Career News
ERC Grant for Amparo Acker-Palmer
How neurons and blood vessels communicate
In embryonic development, neuronal cells migrate 'inside out', whereas blood vessels grow in the opposite direction, from the pial surface towards the ventricular surface. Since these two growth processes are coordinated, Acker-Palmer suspects that they are controlled by the same signaling molecules. How some dysfunction in their coordination may lead to cognitive impairments, is one of the main focuses of her research.
Her team uses genetically altered mice and zebrafish as model organisms. Translucent zebrafish are the best vertebrate model to visualise in vivo the dynamics of cell-to-cell communication at the neurovascular interface. High-resolution electron microscopes will be used to study the close connections between endothelial cells in the blood capillaries and glial cells at the blood-brain barrier.

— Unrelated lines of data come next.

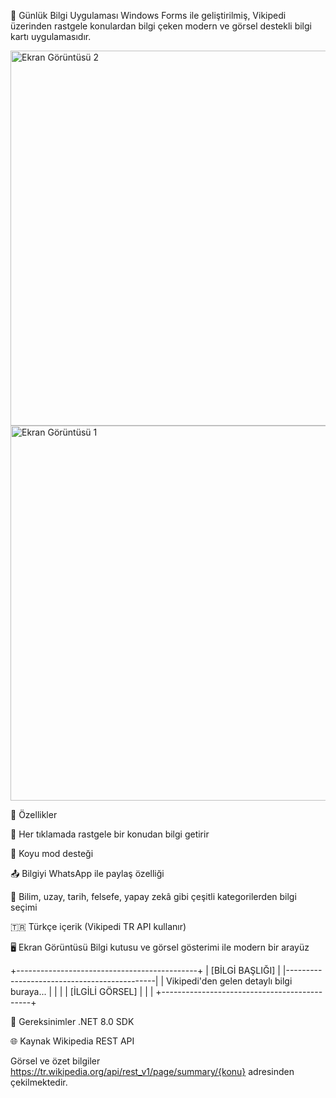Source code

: 🧠 Günlük Bilgi Uygulaması
Windows Forms ile geliştirilmiş, Vikipedi üzerinden rastgele konulardan bilgi çeken modern ve görsel destekli bilgi kartı uygulamasıdır.

<img src="https://github.com/user-attachments/assets/5f21c3d7-22cf-4f03-9e62-d5c84d34a9c6" width="600" alt="Ekran Görüntüsü 2">

<img src="https://github.com/user-attachments/assets/369cea86-2546-4276-8bf0-c499cc3156a1" width="600" alt="Ekran Görüntüsü 1">



🚀 Özellikler

🎲 Her tıklamada rastgele bir konudan bilgi getirir

🌙 Koyu mod desteği

📤 Bilgiyi WhatsApp ile paylaş özelliği

🧠 Bilim, uzay, tarih, felsefe, yapay zekâ gibi çeşitli kategorilerden bilgi seçimi

🇹🇷 Türkçe içerik (Vikipedi TR API kullanır)

🖥️ Ekran Görüntüsü
Bilgi kutusu ve görsel gösterimi ile modern bir arayüz


+---------------------------------------------+
|                 [BİLGİ BAŞLIĞI]             |
|---------------------------------------------|
| Vikipedi'den gelen detaylı bilgi buraya...  |
|                                             |
|               [İLGİLİ GÖRSEL]               |
|                                             |
+---------------------------------------------+


🔧 Gereksinimler
.NET 8.0 SDK



🌐 Kaynak
Wikipedia REST API

Görsel ve özet bilgiler https://tr.wikipedia.org/api/rest_v1/page/summary/{konu} adresinden çekilmektedir.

Mouse brain | The microscope image of a mouse brain illustrates the close interaction between neurons (green), astrocytes (blue), and blood vessels (red) in the brain.
Glial cells wrap themselves around blood capillaries and prevent harmful substances from the blood stream to enter the brain. Acker-Palmer aims to decipher the molecular signaling pathways regulating the neurovascular interface. "If we can intervene in the mechanism and temporarily open the blood-brain barrier, we can insert active agents and find new approaches for treating dementia and mental illness," she explains. The European Research Council will fund her project with an 'Advanced Investigator Grant' worth 2.5 million Euros over the next five years.
Amparo Acker-Palmer, born in Sueca, Spain in 1968, studied biology and biochemistry at the University of Valencia, where she obtained her PhD in 1996. Then she moved to the European Molecular Biology Laboratory EMBL in Heidelberg to perform her postdoctoral work. In 2001, she moved to Martinsried, near Munich, to head a junior research group on signal transduction at the Max Planck Institute for Neurobiology. In 2007, she became Professor at the Macromolecular Complexes Center of Excellence at the Goethe University Frankfurt. Acker-Palmer has been the chair of the Molecular and Cellular Neurobiology Department at Goethe University Frankfurt since 2011. She received a Paul Ehrlich Award for Young Scientists in 2010.